Although this is a good workaround, you don't really want this in a production network and that is why we pushed Cisco for the answer.
The problem is actually to do with how Cisco are actually monitoring your arp traffic and dhcp traffic and a bunch of other data. Its an undocumented feature, but the fix is to actually turn off the macros that are turned on by default. It was introduced in IOS XE 3.3.0 (15.1), which is the version we were running.
no macro auto monitor
That command sorts the problem out by not directing packets to the cpu queue for processing (inspection) and subsequent queues filling up.
Hope people find that information useful. The original bug will be updated today with reasons and the workaround.
Robert Thompson, CCIE #10302
Definitely test this on a single site before deploying to your enterprise. We are running into these same ARP issues on our sup8e which are installed in our 4500 chasis.

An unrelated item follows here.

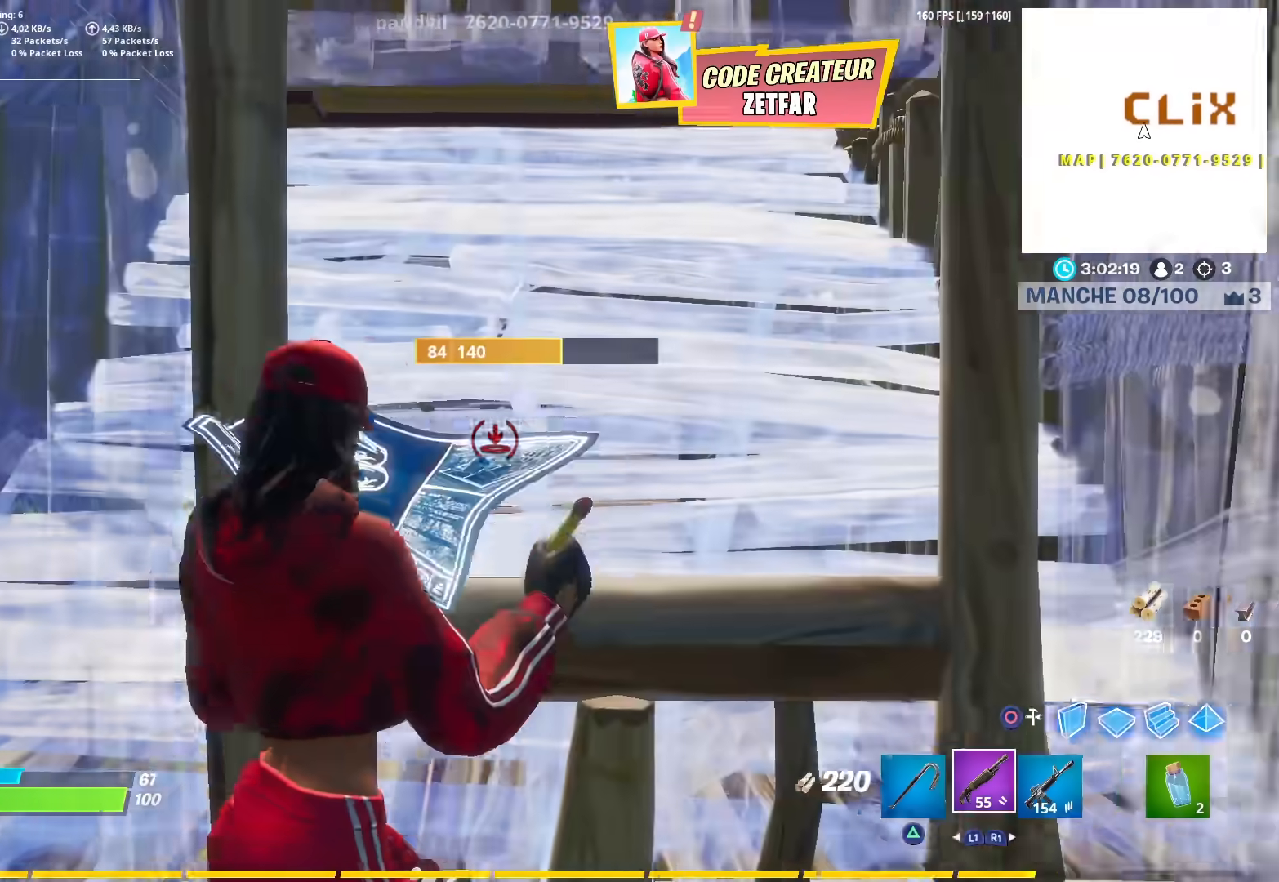
{"buttons": [], "left_stick": "up-left", "right_stick": "center", "events": [[50, "L2", "up"], [67, "right_stick", "up-left"], [83, "CIRCLE", "up"], [100, "left_stick", "up"], [200, "R2", "down"], [217, "left_stick", "up-left"], [217, "right_stick", "down-right"], [317, "right_stick", "up"], [383, "CIRCLE", "down"], [417, "R2", "up"], [433, "right_stick", "center"], [500, "CIRCLE", "up"]]}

After entering this command I noticed lots of network links going down. As you can imagine, it was quite a fire drill to hurry to bring things back as quick as possible.
One thing I noticed is that and trunk link connected by a single link seemed to have went down after this command.
However our trunks that were connected via a Port Channel stayed up and online.
These devices were still seen as a cdp neighbor to the 4500 with IP information available via cdp neighbor detail though they were not reachable until I entered the command MACRO AUTO MONITOR back into the switch and then cleared the arp.
I have a client that has had some problems with is 4500X with an ios that has this same bug, but in is case he did not have any device with ipv6 configured. Are you using IPv6?
No we were not running IPv6.
Can you check that all your traffic or at least traffic with issues is not in VLAN 1? If it is, move the traffic to a new VLAN.